Made in Middleton: The Chalmers Jewelers Model

The Chalmers family reveals its store’s all-custom, all-the-time business plan

Making the transition from selling men’s clothing to selling jewelry came easily to Scott Chalmers. In 1979, he quit his job at Lord Jim’s in Madison, Wis.; a year later, he joined the staff of Dunkin’s, where he began a lifelong love affair with the jewelry trade. Chalmers finally opened his own store—a 3,000-square-foot space in a local strip mall—in 1992. Six years later, he was ready for something bigger, so he took over a Country Kitchen restaurant in the Madison suburb of Middleton, Wis. Chalmers gutted the 5,000-square-foot spot, built an expanded shop, and hired bench jewelers. With the help of his wife Ruth, their oldest son Garrett, and daughter Devon, the family is taking a D.I.Y. approach to future business. “Our goal is to produce as much quality fine jewelry in-house as possible to brand the Chalmers name,” says Garrett. “In 18 months to two years, we’ll be producing 100 percent of our own jewelry.”

A League of Their Own

Scott: I’ve always wanted to provide customers with styles no one else has. That’s what gave rise to my goal of producing as much as possible in-house. Right now, about 80 percent of the ­jewelry sold in our store, we’ve made.

Garrett: I’ve been working in the store 18 months. I’ve studied CAD/CAM, earned my Graduate ­Gemologist ­certificate from GIA, and studied ­jewelry business management. This is helping us sell more of our own jewelry while increasing our custom orders.

Devon: I’m going to Madison Area Technical College working on business entrepreneurship and sales academy. [Then] I’ll earn my Graduate Gemologist certificate and learn more about grading gemstones and CAD/CAM.

Guiding Principles

Scott: Since day one, I’ve always put a significant portion of my profits back into the business. Reinvesting has always been about new machinery to keep moving operations to a new level. But it isn’t just about better equipment. In 2001, I became a Rolex dealer—one of the best decisions I’ve ever made.

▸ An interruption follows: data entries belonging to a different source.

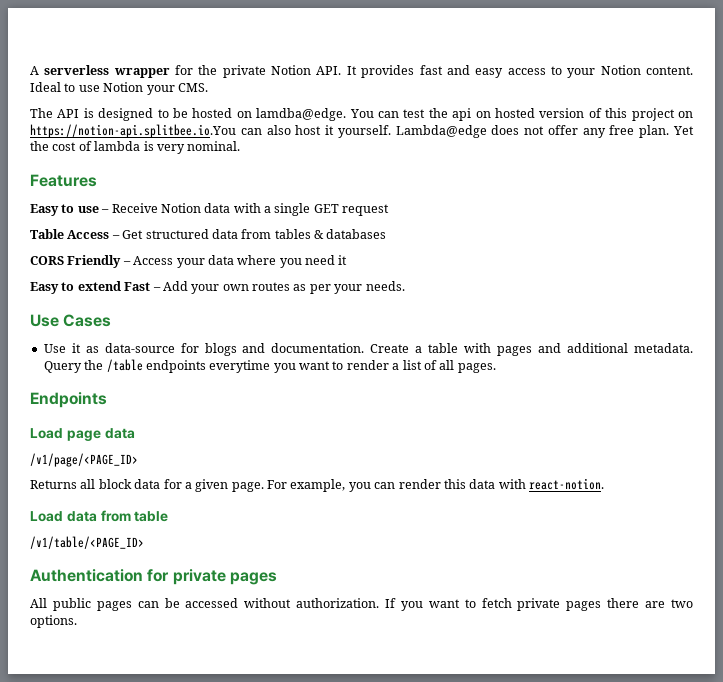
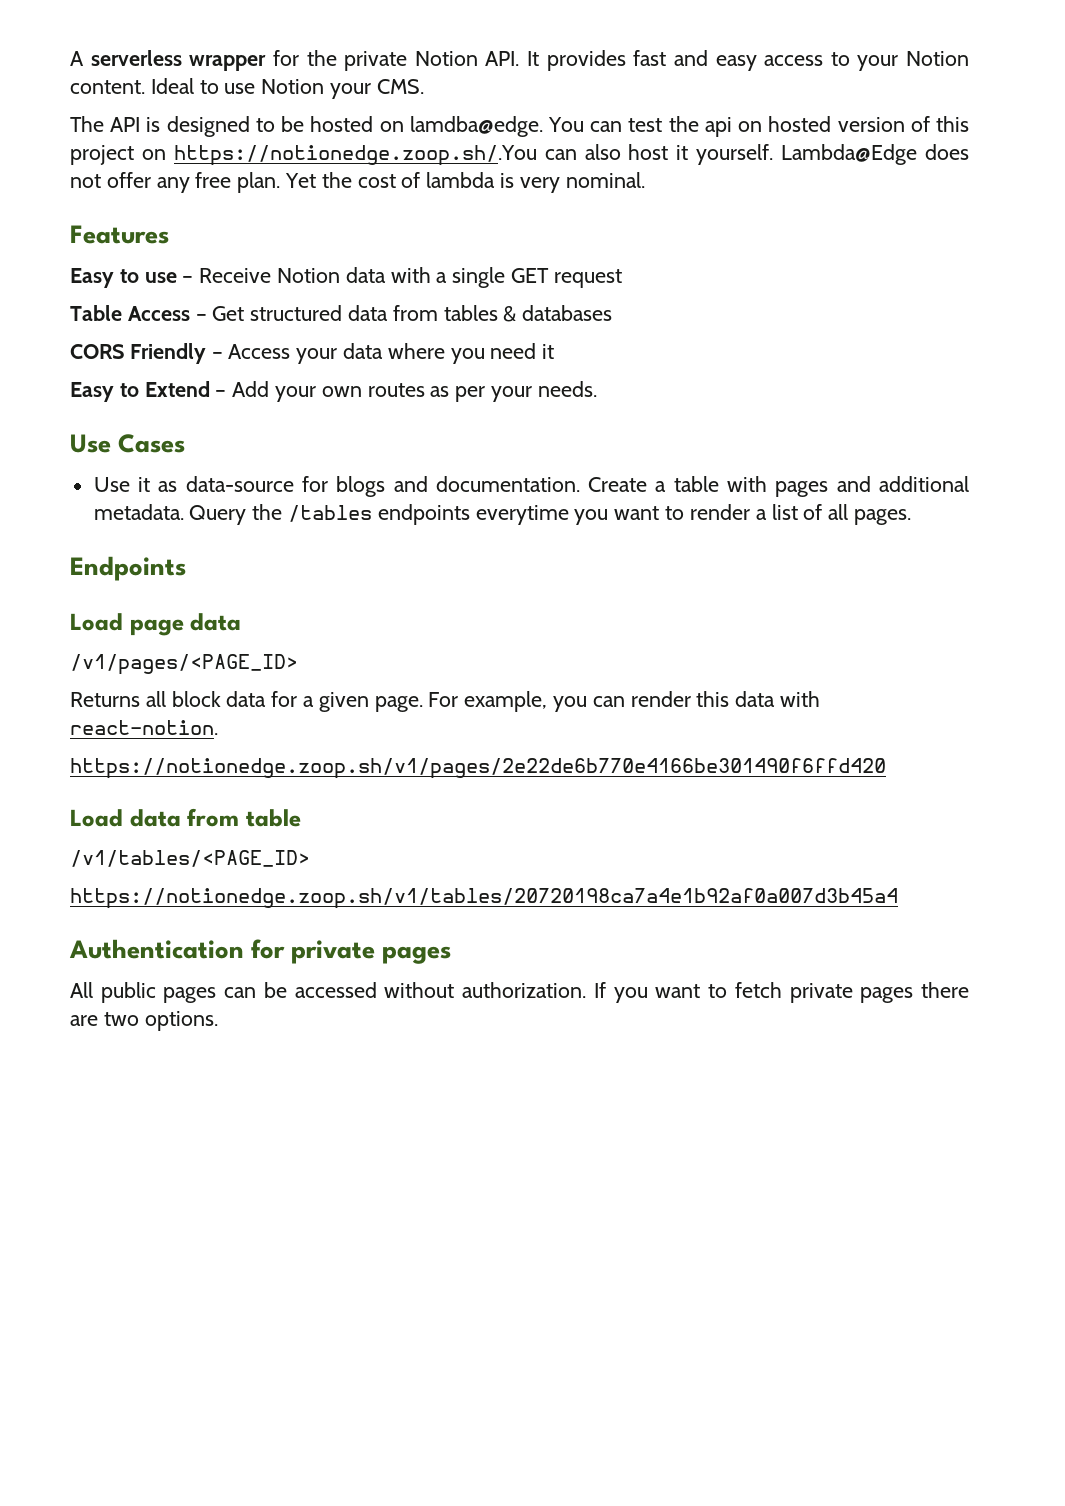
[30,124,236,138] https://notion-api.splitbee.io.You -> [173,145,537,166] https://notionedge.zoop.sh/.You
[395,125,487,138] Lambda@edge -> [781,144,918,165] Lambda@Edge
[77,281,151,291] extend Fast -> [144,381,210,397] Extend
[106,359,143,372] /table -> [288,505,373,522] /tables
[30,453,138,467] /v1/page/<PAGE_ID> -> [70,654,298,675] /v1/pages/<PAGE_ID>
(604, 484) none -> [70,758,886,779] // https://notionedge.zoop.sh/v1/pages/2e22de6b770e4166be301490f6ffd420
[30,536,144,549] /v1/table/<PAGE_ID> -> [70,850,310,867] [70,888,898,909] /v1/tables/<PAGE_ID> // https://notionedge.zoop.sh/v1/tables/20720198ca7a4e1b92af0a007d3b45a4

Garrett: We want to stand behind a warranty. Sometimes that’s ­difficult with vendors. When it’s our ­jewelry, we can quickly determine a quality problem and repair the jewelry faster.

Devon: When I’m in management, I’d like to keep investing in the staff’s education with gemological and sales training. I’d also like to keep our inventory stocked with beautiful custom pieces.

Points to Ponder

Garrett: My father always talks about truth in pricing. We don’t mark up just to mark down for a sale. Quality of fine jewelry over a quantity of lesser-quality jewelry is our guiding principle.

Devon: My parents are very particular. The store is always clean, organized, with no clutter; there’s a certain order to things. This is part of my work ethic: making sure the work I do is done well. Like them, I’m very results-oriented.

Scott: The lessons I’ve tried to share with my children are to work hard at the start so you can enjoy your success and your family later in life. And success is something that’s hard-earned and doesn’t come for free.